Youth should be empowered with skills relevant to drive the digital era and marketplace. To thrive in the connected economy and society, digital skills must also function together with other abilities such as strong literacy and numeracy skills, critical and innovative thinking, complex problem solving, an ability to collaborate, and socio-emotional skills.
The future of work is in the online world, a world full of possibilities where you can get everything you set out for. Digital competency frameworks allow governments and employers to plan initiatives that can bridge the information gap between job seekers and employers. In the working world digital skills are often used to create something new, such as PowerPoint presentations, reports, flyers and more.
Today there are numerous digital skills training online; Lego and Code.org target K-12 students and emphasize coding, while Google’s framework includes digital entrepreneurship skills, such as online marketing and e-commerce. At the more advanced end of the spectrum, SFIA, EU e-Competency, and various industry and vendor certifications (Apple, Linux+, Microsoft, Oracle) are considered likely by IT professionals to be needed in digitally intensive jobs. As well as the ITU Digital Toolkit, the DigComp framework 2.1 is being adopted.

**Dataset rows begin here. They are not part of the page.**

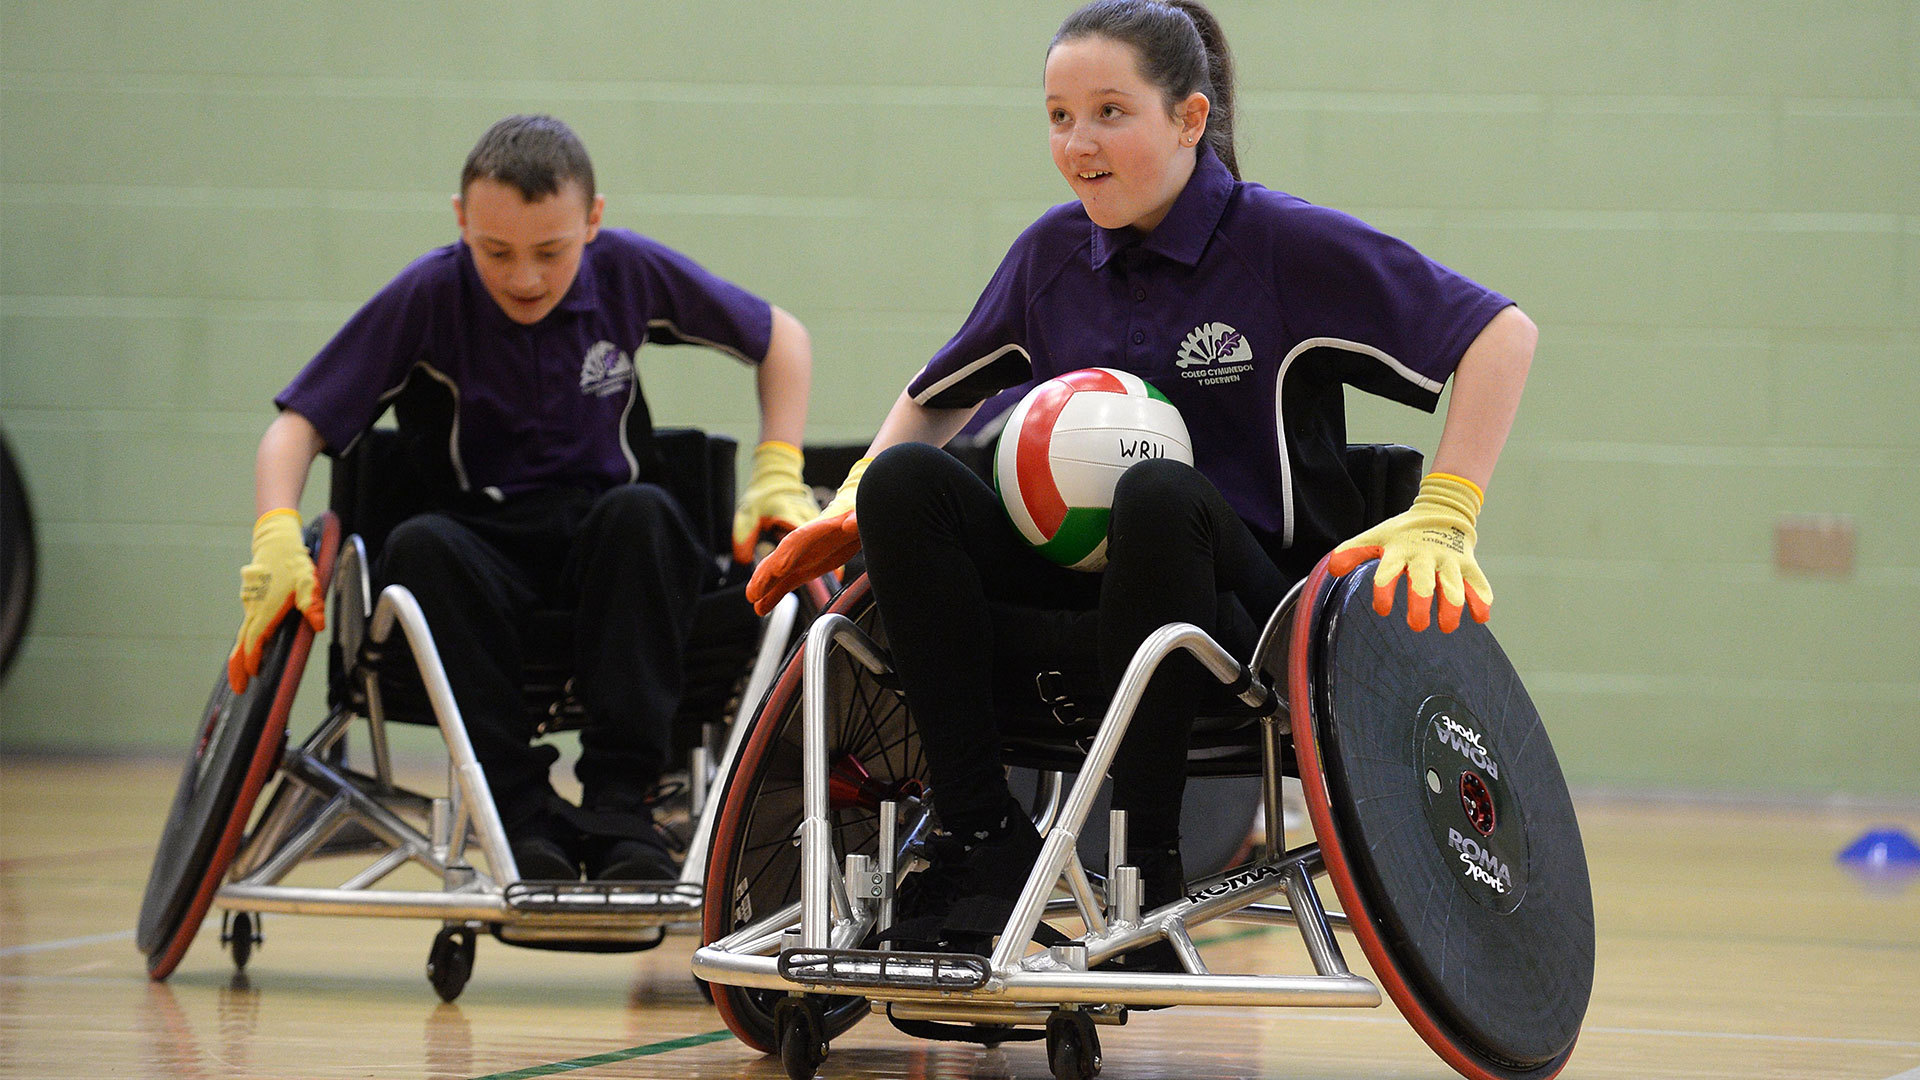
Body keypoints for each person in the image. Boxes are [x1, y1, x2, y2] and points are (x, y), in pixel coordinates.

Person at [746, 0, 1535, 955]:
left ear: (1191, 119)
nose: (1079, 141)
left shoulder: (1282, 245)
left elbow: (1500, 333)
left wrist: (1447, 510)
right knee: (910, 481)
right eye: (1058, 115)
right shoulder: (1050, 253)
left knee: (1156, 493)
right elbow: (933, 394)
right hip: (1076, 589)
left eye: (1110, 112)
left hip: (1238, 611)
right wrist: (856, 498)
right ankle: (982, 840)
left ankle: (1147, 856)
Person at [226, 115, 820, 883]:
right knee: (418, 546)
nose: (525, 278)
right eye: (496, 252)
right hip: (482, 547)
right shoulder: (430, 293)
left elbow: (783, 339)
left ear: (593, 222)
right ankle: (520, 807)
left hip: (602, 544)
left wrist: (778, 468)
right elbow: (297, 427)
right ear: (461, 220)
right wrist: (275, 532)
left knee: (649, 515)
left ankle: (618, 801)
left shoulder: (628, 272)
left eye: (551, 252)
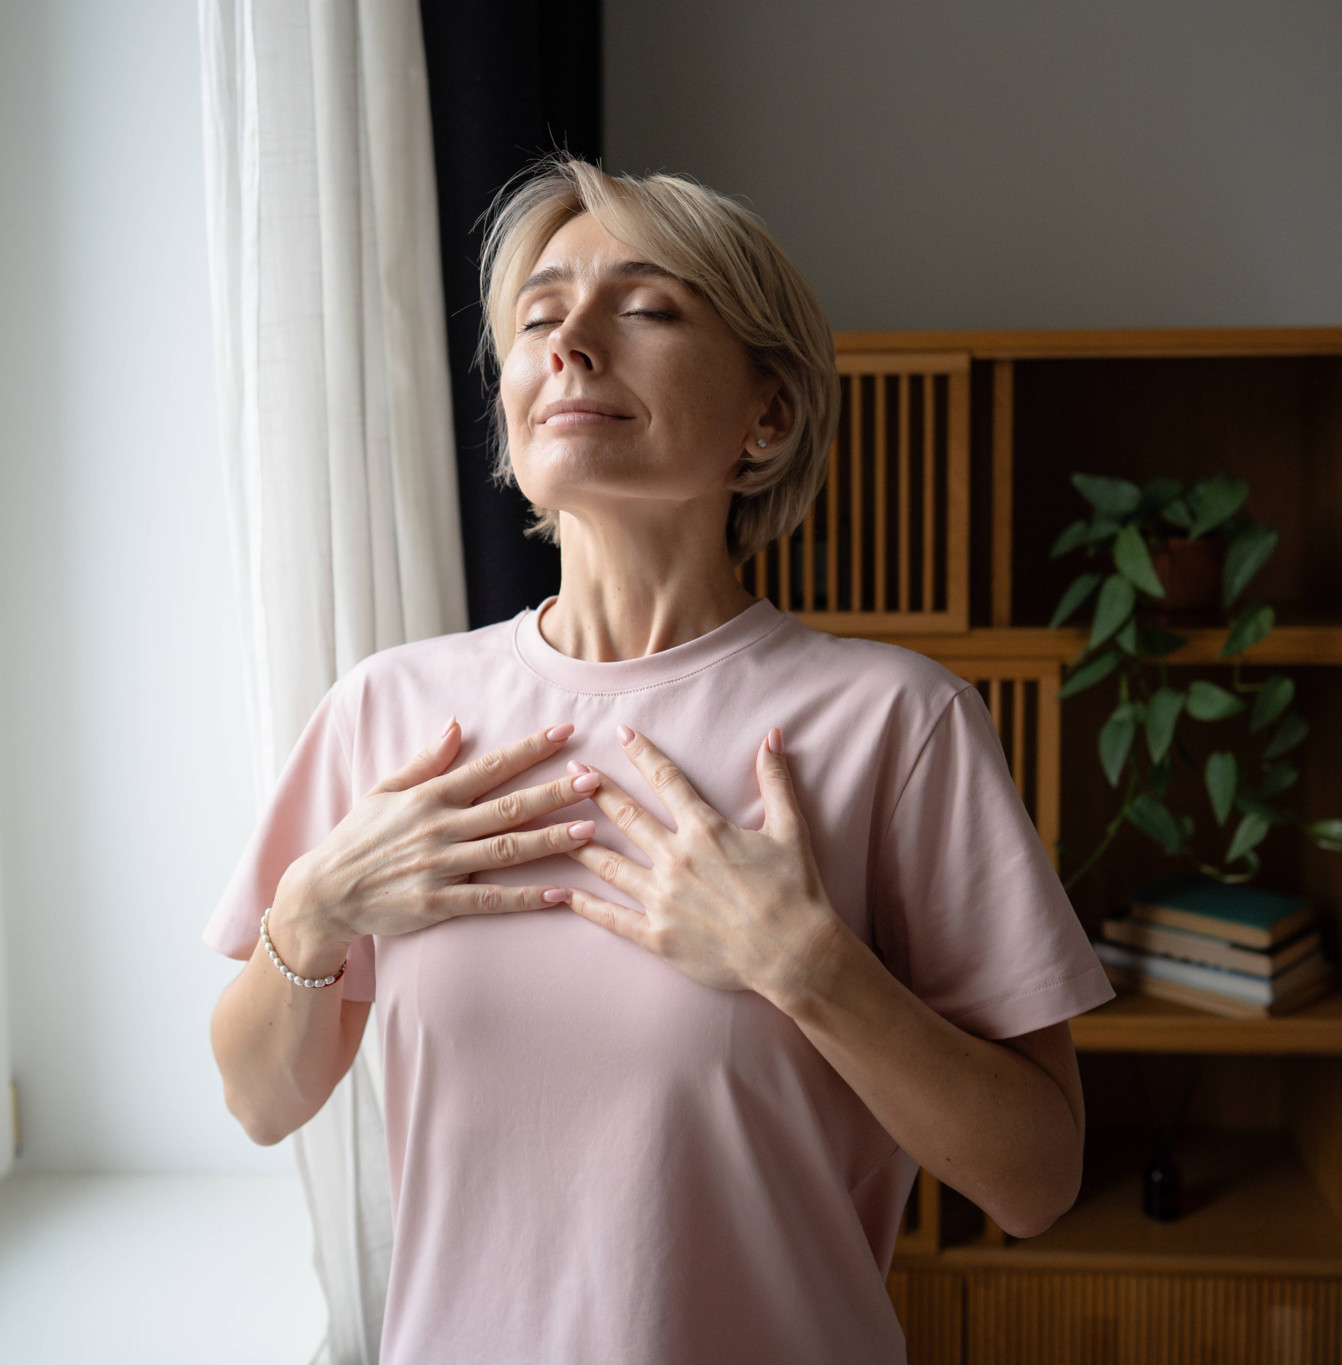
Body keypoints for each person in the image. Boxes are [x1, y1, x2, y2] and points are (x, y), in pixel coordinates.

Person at [206, 157, 1113, 1364]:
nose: (570, 344)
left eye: (644, 309)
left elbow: (1036, 1181)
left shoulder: (897, 725)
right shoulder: (388, 710)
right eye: (538, 318)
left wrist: (806, 967)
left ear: (766, 416)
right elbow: (258, 1101)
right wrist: (313, 909)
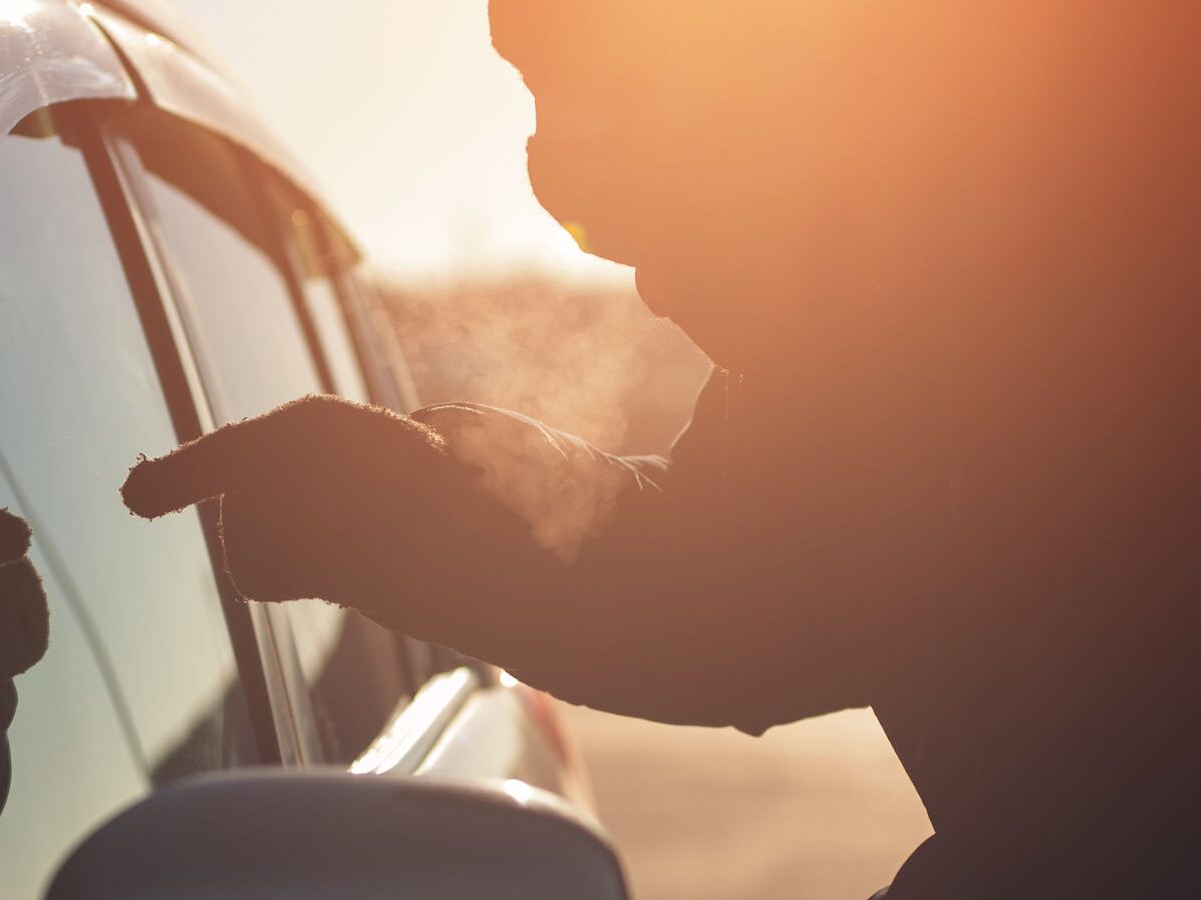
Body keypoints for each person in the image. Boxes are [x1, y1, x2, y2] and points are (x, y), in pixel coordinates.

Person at [123, 2, 1201, 896]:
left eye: (679, 231)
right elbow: (741, 581)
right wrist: (407, 508)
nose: (650, 288)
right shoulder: (886, 339)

International Finance Corporation (IFC) noted that sub-Saharan Africa has a $130 billion investment opportunity in digital skilling through 2030. In Ghana alone, over 9 million jobs will require digital skills by 2030, translating to about 20 million training opportunities. The opportunity in Ghana alone represents nearly $4 billion in revenue potential through 2030.
With rising youth unemployment, government should help empower African youth to bridge the digital literacy gap; form a new talent pool created for 21st century jobs; enable them to plan professional careers; and find jobs or even create their own start-ups.
How Digital of Things are Transforming Life and Entity in Africa
As the pace of digital transformation in the Africa speeds up, workers and entrepreneurs increasingly need digital skills to succeed in an evolving marketplace. A common starting point for most policy makers is to identify frameworks that can be used to measure these skills.
Without policy interventions, ongoing technological developments threaten to exacerbate the inequalities between those with and without digital skills. Integrated and comprehensive responses are urgently needed. Government and state actors need to play a pivotal role in setting up the fundamental principles for inclusive and equitable digital skills development, providing programmes and capacity development initiatives for disadvantaged groups, and re-skilling adults at risk for job displacement.
African governments should prioritise that everyone has relevant digital skills helps promote inclusive and equitable education and lifelong learning for all.